Collected data
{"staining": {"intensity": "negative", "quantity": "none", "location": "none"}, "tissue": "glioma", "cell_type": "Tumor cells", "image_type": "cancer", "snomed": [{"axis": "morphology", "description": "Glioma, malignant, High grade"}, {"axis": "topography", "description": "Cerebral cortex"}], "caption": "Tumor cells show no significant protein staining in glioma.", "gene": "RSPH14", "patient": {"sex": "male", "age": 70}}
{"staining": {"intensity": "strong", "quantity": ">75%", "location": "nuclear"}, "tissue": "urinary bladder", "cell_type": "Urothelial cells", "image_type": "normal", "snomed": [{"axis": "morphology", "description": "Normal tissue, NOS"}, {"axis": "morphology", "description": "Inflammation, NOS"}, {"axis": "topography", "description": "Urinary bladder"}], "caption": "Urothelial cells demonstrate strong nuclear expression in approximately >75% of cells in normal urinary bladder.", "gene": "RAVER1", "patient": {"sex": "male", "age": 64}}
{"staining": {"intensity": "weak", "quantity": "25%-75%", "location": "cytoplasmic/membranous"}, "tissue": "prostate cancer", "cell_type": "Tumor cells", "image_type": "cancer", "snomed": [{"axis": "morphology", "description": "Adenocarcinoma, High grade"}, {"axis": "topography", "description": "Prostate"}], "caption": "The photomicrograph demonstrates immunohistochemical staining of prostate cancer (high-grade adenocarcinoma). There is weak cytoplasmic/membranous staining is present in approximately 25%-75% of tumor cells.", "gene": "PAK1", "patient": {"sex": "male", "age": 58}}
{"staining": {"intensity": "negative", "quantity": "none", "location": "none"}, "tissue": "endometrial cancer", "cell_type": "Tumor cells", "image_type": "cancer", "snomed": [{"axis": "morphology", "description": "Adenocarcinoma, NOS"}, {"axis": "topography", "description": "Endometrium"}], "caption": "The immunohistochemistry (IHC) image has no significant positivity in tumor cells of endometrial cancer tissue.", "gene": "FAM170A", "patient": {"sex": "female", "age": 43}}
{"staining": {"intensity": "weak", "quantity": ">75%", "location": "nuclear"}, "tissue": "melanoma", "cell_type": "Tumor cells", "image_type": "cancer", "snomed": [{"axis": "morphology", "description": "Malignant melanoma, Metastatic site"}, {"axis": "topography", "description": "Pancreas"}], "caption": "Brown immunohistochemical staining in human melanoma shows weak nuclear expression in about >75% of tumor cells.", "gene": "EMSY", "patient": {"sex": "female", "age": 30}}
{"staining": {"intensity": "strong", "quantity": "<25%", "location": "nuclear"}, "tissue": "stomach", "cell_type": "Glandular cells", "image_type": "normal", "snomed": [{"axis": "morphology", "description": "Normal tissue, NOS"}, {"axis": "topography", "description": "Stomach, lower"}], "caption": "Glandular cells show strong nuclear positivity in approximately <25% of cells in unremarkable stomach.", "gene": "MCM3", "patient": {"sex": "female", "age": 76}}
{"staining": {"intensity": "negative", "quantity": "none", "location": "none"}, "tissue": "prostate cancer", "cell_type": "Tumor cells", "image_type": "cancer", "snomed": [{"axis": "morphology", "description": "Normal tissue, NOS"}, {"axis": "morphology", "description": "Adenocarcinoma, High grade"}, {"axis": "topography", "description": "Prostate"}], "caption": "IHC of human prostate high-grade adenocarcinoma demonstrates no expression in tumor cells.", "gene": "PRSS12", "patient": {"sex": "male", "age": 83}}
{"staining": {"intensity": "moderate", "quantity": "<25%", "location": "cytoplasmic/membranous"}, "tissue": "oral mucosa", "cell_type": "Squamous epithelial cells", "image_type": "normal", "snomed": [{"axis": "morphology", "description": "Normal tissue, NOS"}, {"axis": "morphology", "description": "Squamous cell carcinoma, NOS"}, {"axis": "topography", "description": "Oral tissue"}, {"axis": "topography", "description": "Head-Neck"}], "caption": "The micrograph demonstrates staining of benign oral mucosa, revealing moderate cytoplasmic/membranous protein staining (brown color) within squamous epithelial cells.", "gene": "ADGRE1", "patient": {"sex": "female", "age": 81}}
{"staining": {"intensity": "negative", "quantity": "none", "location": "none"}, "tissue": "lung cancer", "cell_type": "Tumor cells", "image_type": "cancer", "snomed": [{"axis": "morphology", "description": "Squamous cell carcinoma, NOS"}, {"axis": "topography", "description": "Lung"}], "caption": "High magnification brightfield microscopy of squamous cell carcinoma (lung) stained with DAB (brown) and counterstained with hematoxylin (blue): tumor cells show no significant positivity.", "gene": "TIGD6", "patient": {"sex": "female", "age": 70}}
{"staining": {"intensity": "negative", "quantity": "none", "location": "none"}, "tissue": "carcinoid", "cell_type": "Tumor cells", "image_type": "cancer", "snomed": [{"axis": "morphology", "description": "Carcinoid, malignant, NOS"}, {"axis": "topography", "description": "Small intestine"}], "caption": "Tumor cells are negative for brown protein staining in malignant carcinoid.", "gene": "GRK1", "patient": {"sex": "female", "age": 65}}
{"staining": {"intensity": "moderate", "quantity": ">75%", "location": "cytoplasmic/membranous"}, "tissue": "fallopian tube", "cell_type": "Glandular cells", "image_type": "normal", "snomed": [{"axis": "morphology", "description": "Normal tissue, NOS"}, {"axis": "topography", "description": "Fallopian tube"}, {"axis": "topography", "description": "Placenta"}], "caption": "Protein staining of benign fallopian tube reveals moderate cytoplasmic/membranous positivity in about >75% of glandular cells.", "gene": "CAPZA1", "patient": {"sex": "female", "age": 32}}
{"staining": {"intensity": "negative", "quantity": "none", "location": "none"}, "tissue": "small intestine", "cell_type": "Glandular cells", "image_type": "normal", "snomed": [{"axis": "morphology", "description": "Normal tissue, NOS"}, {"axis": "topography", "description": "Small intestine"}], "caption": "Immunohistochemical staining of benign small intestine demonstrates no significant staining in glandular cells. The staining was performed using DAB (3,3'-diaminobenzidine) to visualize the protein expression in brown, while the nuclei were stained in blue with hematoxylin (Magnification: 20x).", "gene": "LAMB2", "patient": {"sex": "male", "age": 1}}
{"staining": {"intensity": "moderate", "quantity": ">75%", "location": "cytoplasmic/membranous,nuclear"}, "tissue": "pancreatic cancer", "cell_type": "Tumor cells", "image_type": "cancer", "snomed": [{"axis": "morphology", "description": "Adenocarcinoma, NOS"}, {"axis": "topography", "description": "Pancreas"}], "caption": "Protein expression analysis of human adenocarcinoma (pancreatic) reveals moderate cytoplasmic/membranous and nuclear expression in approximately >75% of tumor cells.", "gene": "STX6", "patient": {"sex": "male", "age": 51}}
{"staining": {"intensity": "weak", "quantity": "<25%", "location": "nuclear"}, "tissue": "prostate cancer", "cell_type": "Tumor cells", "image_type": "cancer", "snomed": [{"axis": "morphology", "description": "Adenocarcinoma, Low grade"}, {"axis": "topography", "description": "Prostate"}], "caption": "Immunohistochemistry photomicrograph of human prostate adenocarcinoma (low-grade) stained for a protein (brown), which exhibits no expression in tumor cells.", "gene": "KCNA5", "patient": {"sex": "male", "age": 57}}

ACTIVITY - From the line that has "immunohistochemistry (IHC) image" through the line that has "immunohistochemical staining in", copy every line exactly as it appears above, and leave out all others.

RESULT FOR THIS TASK -
{"staining": {"intensity": "negative", "quantity": "none", "location": "none"}, "tissue": "endometrial cancer", "cell_type": "Tumor cells", "image_type": "cancer", "snomed": [{"axis": "morphology", "description": "Adenocarcinoma, NOS"}, {"axis": "topography", "description": "Endometrium"}], "caption": "The immunohistochemistry (IHC) image has no significant positivity in tumor cells of endometrial cancer tissue.", "gene": "FAM170A", "patient": {"sex": "female", "age": 43}}
{"staining": {"intensity": "weak", "quantity": ">75%", "location": "nuclear"}, "tissue": "melanoma", "cell_type": "Tumor cells", "image_type": "cancer", "snomed": [{"axis": "morphology", "description": "Malignant melanoma, Metastatic site"}, {"axis": "topography", "description": "Pancreas"}], "caption": "Brown immunohistochemical staining in human melanoma shows weak nuclear expression in about >75% of tumor cells.", "gene": "EMSY", "patient": {"sex": "female", "age": 30}}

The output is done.